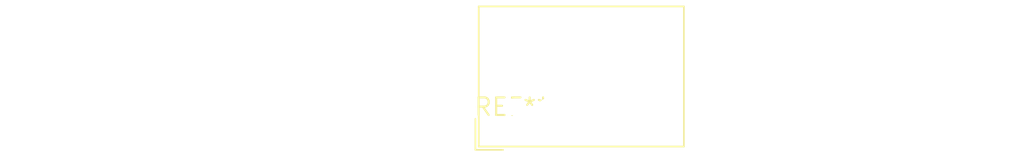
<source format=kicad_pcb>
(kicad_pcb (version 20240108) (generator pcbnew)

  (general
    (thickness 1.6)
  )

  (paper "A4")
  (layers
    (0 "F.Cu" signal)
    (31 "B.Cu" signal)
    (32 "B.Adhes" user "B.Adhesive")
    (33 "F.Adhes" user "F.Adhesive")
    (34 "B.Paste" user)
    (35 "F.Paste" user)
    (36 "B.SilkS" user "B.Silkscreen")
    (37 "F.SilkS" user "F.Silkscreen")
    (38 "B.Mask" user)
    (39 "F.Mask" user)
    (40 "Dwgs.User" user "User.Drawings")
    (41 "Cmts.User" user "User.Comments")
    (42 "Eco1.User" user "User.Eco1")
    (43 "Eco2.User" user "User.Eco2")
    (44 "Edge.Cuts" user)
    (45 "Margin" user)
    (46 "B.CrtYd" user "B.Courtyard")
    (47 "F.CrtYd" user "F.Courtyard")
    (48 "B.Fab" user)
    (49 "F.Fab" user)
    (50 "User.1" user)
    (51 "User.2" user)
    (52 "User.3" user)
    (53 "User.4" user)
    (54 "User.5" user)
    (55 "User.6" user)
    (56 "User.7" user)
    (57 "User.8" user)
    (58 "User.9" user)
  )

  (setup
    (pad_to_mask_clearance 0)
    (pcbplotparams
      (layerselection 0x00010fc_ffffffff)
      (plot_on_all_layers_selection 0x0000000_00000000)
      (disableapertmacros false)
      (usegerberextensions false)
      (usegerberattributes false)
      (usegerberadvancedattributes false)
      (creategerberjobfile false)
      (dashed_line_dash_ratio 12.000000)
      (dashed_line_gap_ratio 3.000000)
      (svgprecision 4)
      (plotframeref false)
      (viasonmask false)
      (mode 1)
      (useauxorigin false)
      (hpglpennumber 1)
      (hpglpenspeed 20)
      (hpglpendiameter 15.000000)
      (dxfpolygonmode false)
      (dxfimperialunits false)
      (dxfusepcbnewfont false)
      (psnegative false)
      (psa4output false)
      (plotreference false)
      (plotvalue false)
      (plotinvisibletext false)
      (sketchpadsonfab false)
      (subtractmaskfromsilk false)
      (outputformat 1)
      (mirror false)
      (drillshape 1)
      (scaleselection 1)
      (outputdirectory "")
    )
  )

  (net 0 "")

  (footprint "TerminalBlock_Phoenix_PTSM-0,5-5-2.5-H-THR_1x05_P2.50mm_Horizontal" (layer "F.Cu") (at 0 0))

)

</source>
════════════════════
• Job
Everything in the material goes into the copy exactly, except the images.

• Expected output
<source format=kicad_pcb>
(kicad_pcb (version 20240108) (generator pcbnew)

  (general
    (thickness 1.6)
  )

  (paper "A4")
  (layers
    (0 "F.Cu" signal)
    (31 "B.Cu" signal)
    (32 "B.Adhes" user "B.Adhesive")
    (33 "F.Adhes" user "F.Adhesive")
    (34 "B.Paste" user)
    (35 "F.Paste" user)
    (36 "B.SilkS" user "B.Silkscreen")
    (37 "F.SilkS" user "F.Silkscreen")
    (38 "B.Mask" user)
    (39 "F.Mask" user)
    (40 "Dwgs.User" user "User.Drawings")
    (41 "Cmts.User" user "User.Comments")
    (42 "Eco1.User" user "User.Eco1")
    (43 "Eco2.User" user "User.Eco2")
    (44 "Edge.Cuts" user)
    (45 "Margin" user)
    (46 "B.CrtYd" user "B.Courtyard")
    (47 "F.CrtYd" user "F.Courtyard")
    (48 "B.Fab" user)
    (49 "F.Fab" user)
    (50 "User.1" user)
    (51 "User.2" user)
    (52 "User.3" user)
    (53 "User.4" user)
    (54 "User.5" user)
    (55 "User.6" user)
    (56 "User.7" user)
    (57 "User.8" user)
    (58 "User.9" user)
  )

  (setup
    (pad_to_mask_clearance 0)
    (pcbplotparams
      (layerselection 0x00010fc_ffffffff)
      (plot_on_all_layers_selection 0x0000000_00000000)
      (disableapertmacros false)
      (usegerberextensions false)
      (usegerberattributes false)
      (usegerberadvancedattributes false)
      (creategerberjobfile false)
      (dashed_line_dash_ratio 12.000000)
      (dashed_line_gap_ratio 3.000000)
      (svgprecision 4)
      (plotframeref false)
      (viasonmask false)
      (mode 1)
      (useauxorigin false)
      (hpglpennumber 1)
      (hpglpenspeed 20)
      (hpglpendiameter 15.000000)
      (dxfpolygonmode false)
      (dxfimperialunits false)
      (dxfusepcbnewfont false)
      (psnegative false)
      (psa4output false)
      (plotreference false)
      (plotvalue false)
      (plotinvisibletext false)
      (sketchpadsonfab false)
      (subtractmaskfromsilk false)
      (outputformat 1)
      (mirror false)
      (drillshape 1)
      (scaleselection 1)
      (outputdirectory "")
    )
  )

  (net 0 "")

  (footprint "TerminalBlock_Phoenix_PTSM-0,5-5-2.5-H-THR_1x05_P2.50mm_Horizontal" (layer "F.Cu") (at 0 0))

)

</source>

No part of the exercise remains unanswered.